- [WHAT IS NEEDED] Extract every line below that contains the word "each".
THE RECORDS below:
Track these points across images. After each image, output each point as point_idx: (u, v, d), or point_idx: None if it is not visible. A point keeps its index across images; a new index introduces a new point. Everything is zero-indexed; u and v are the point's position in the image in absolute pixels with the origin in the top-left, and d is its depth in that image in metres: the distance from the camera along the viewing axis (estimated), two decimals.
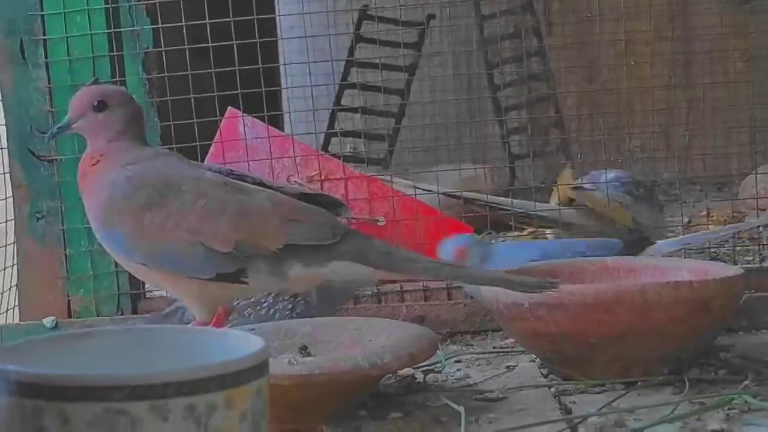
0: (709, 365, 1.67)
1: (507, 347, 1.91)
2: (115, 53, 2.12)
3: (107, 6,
End of THE RECORDS.
THE RECORDS below:
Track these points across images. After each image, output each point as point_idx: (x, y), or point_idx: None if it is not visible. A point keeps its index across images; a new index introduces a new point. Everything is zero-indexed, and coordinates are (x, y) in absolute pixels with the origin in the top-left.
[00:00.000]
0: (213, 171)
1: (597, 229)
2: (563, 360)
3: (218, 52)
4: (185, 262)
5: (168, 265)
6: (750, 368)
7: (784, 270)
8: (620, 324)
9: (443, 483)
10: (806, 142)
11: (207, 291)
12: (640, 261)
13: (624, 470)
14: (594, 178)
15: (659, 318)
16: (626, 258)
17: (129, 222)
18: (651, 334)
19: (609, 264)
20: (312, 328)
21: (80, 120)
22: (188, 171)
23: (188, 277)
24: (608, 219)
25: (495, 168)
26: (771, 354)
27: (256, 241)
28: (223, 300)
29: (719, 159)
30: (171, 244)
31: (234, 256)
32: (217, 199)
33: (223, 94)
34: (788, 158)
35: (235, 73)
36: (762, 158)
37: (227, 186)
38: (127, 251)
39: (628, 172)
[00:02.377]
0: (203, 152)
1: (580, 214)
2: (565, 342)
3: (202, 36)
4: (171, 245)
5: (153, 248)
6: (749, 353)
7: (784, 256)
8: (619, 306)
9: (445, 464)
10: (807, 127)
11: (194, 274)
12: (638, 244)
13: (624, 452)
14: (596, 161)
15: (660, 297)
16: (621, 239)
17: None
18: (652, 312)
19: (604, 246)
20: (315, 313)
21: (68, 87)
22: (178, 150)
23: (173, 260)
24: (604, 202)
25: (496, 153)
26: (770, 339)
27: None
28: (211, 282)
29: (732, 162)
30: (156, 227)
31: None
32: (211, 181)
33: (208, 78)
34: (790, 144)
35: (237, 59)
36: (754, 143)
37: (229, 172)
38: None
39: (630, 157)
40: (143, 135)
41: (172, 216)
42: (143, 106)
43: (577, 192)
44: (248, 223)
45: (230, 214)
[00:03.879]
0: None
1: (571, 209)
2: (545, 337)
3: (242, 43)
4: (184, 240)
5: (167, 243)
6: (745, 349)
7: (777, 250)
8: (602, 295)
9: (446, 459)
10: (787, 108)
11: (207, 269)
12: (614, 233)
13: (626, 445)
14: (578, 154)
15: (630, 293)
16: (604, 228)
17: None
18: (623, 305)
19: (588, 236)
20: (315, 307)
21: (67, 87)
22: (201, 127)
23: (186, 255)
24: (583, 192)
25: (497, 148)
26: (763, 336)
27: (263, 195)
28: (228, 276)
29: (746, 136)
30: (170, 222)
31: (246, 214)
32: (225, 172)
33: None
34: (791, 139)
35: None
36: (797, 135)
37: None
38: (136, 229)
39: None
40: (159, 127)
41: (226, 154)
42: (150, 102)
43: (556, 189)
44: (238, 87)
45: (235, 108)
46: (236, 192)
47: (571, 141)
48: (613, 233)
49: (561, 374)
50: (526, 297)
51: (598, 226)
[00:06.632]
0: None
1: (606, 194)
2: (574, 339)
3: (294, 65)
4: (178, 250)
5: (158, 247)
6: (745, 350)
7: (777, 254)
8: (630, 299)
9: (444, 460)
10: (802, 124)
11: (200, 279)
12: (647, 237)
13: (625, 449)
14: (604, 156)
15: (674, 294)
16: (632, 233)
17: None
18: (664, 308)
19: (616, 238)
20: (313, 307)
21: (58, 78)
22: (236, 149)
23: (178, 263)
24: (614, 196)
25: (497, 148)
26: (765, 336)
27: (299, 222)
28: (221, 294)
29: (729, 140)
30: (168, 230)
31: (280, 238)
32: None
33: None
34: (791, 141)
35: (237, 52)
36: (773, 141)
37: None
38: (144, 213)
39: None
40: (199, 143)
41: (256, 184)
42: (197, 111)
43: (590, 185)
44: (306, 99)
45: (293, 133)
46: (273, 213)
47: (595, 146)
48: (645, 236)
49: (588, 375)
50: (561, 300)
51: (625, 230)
End of THE RECORDS.
- [WRITTEN RESPONSE]
Track these points across images. After each image, output each point as point_idx: (u, v, d), or point_idx: None if it is not visible. A point keeps its index across images; a new index introduces a new point. Everything is zero-indexed; u and v are the point's position in the image in absolute pixels with the origin in the top-left, and d is its depth in that image in metres: the distance from the camera along the viewing axis (estimated), two decimals.
Track these points across images. After each image, output each point as point_idx: (x, y), or point_idx: None if it is not visible. A point keeps its index across images; a new index introduces a new point. Everything is zero-indexed, and coordinates are (x, y) in absolute pixels with the origin in the top-left.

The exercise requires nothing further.